Milton’s Areopagitica

Areopagitica, John Milton’s famous pamphlet containing a bold defense of one’s right to freedom of speech, was written in 17th century England during a time where written works were heavily censored. Few publications made it to the printing press, as they had to first be approved by a chamber of parliament which ensured nonconformist ideologies could not be widely spread. Milton’s writings contained scathing criticisms against censorship, notable of which include his arguments against liscensing orders. According to Milton, these orders, which sought to bust any attempts of printing without a liscense, were futile in accomplishing Parliaments goal of censoring unapproved ideology. He argued that in order to stifle such thought, “all the sources of sin must be addressed: songs, dances, lutes, whispers at balconies, food and drink, wanton clothing, temptations to idleness” (Blasi, 6).
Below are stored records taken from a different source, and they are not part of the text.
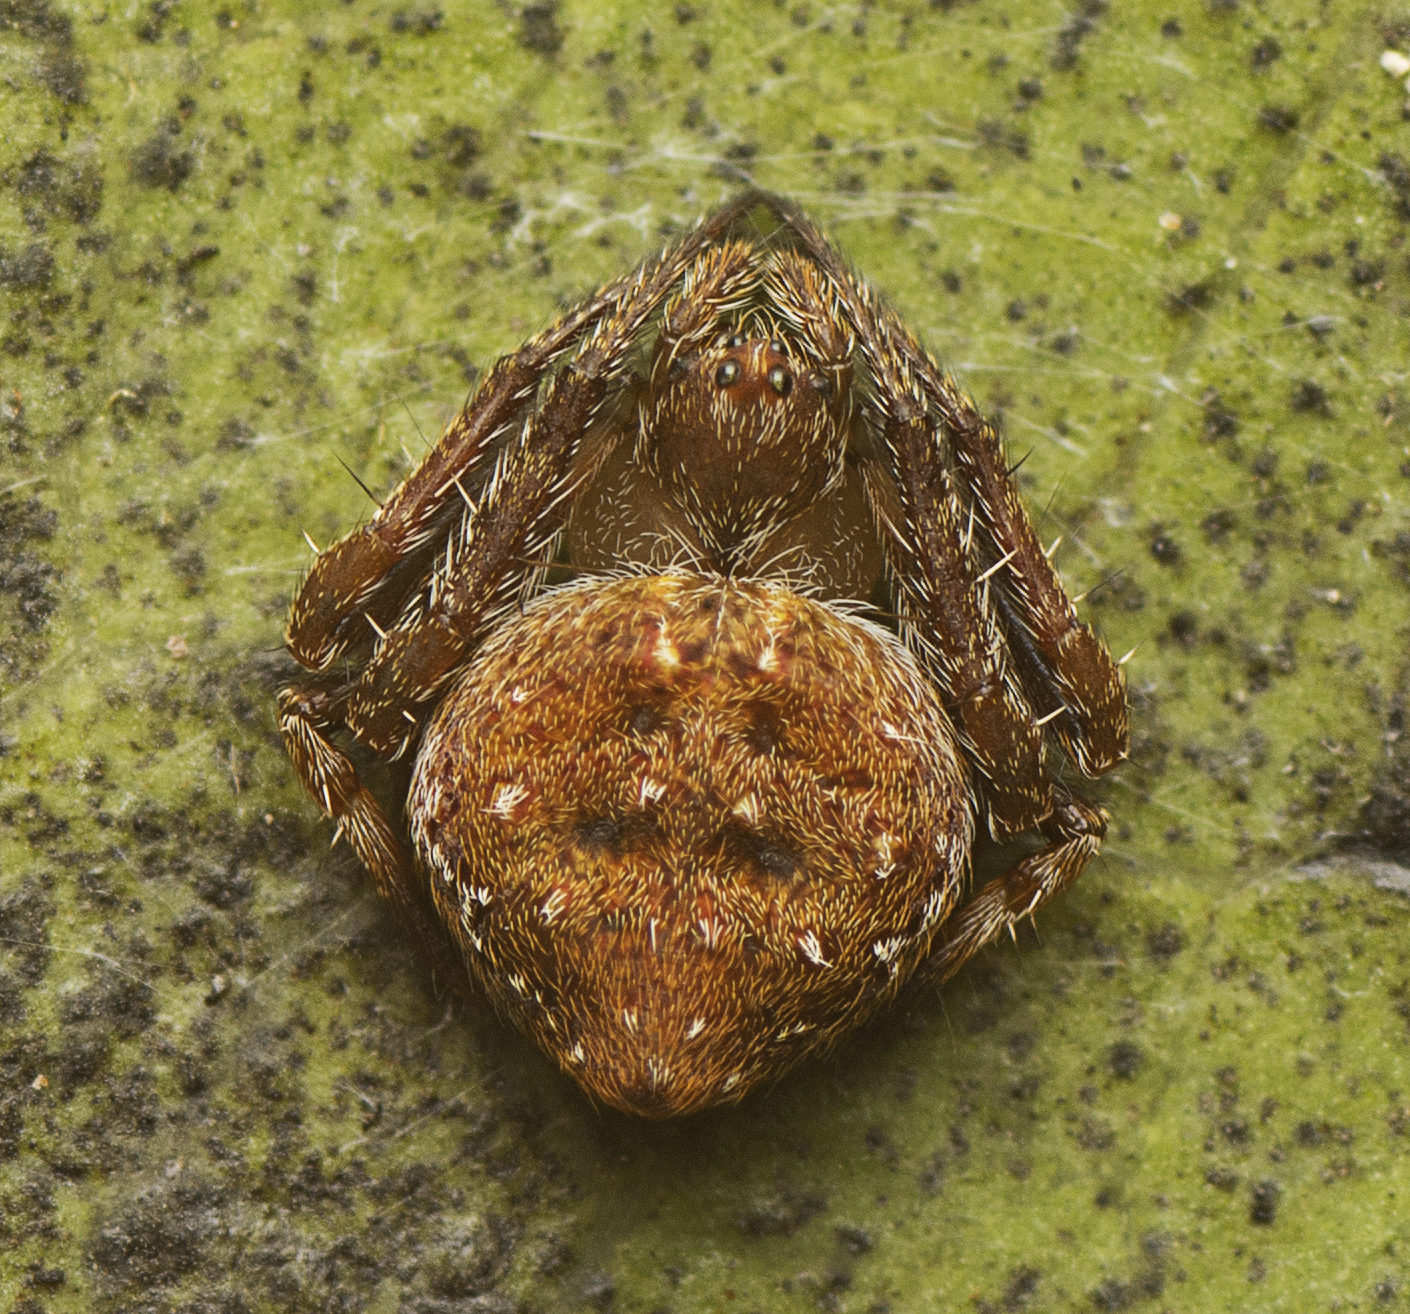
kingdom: Animalia
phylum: Arthropoda
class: Arachnida
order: Araneae
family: Araneidae
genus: Araneus
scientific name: Araneus acuminatus
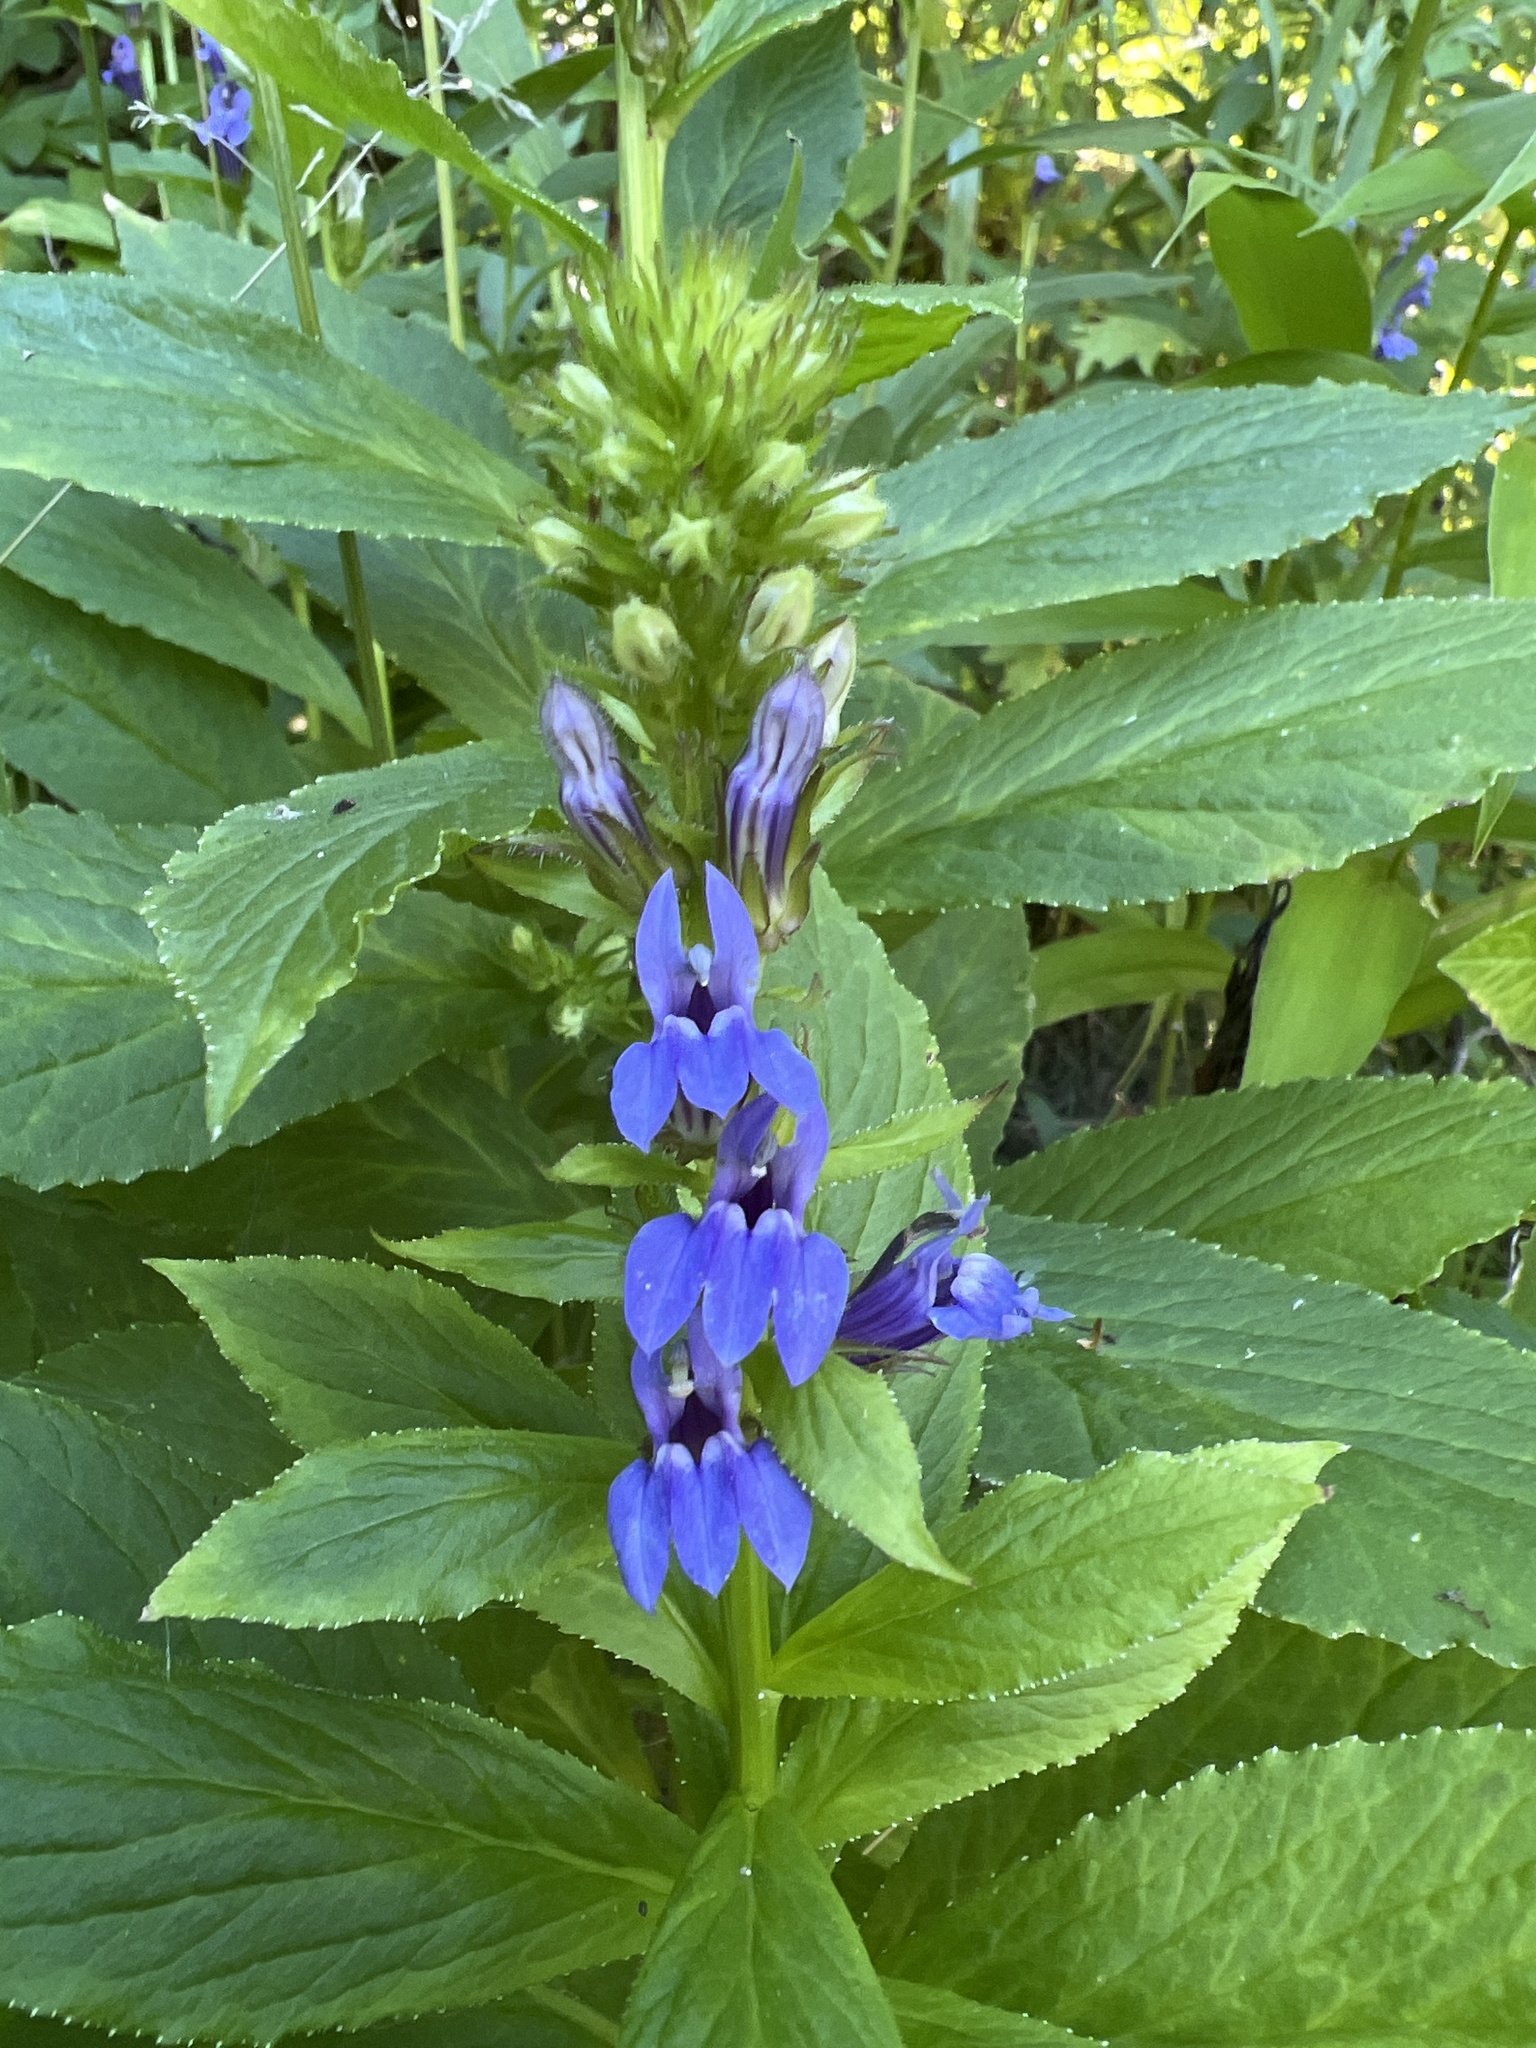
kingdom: Plantae
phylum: Tracheophyta
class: Magnoliopsida
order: Asterales
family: Campanulaceae
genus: Lobelia
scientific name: Lobelia siphilitica
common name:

Milton also states that public access to diverse perspectives is essential to intellectual progress. He cites that many influential christian figureheads and preachers benefitted from reading the works of those who were considered heretics. In response to the counterargument that objectively destructive ideology could spread with a laissez-faire approach to publishing, Milton argues that such ideas will spread with or without written works, and that readers will be strong minded with diverse perspectives, and be able think critically about dangerous perspectives. If Milton’s audience was still not convinced, he adds the real life example of free press in England from 1640-1643. During a time when the Parliament committee for censoring publications was disbanded, free press flourished throughout the country. Milton noted that the lack of censorship “caused a dramatic increase in both the volume of advocacy and the range of views expressed… The number of pamphlets published during the year 1640 was 22; in 1642, it was 1,966” (Blasi, 3). Milton’s passion for free speech has inspired institutions and laws across the world, including the constitution of the United States. His influence is to thank for countless instances in which freedom of speech prevailed, creating a society of diverse, critical thought.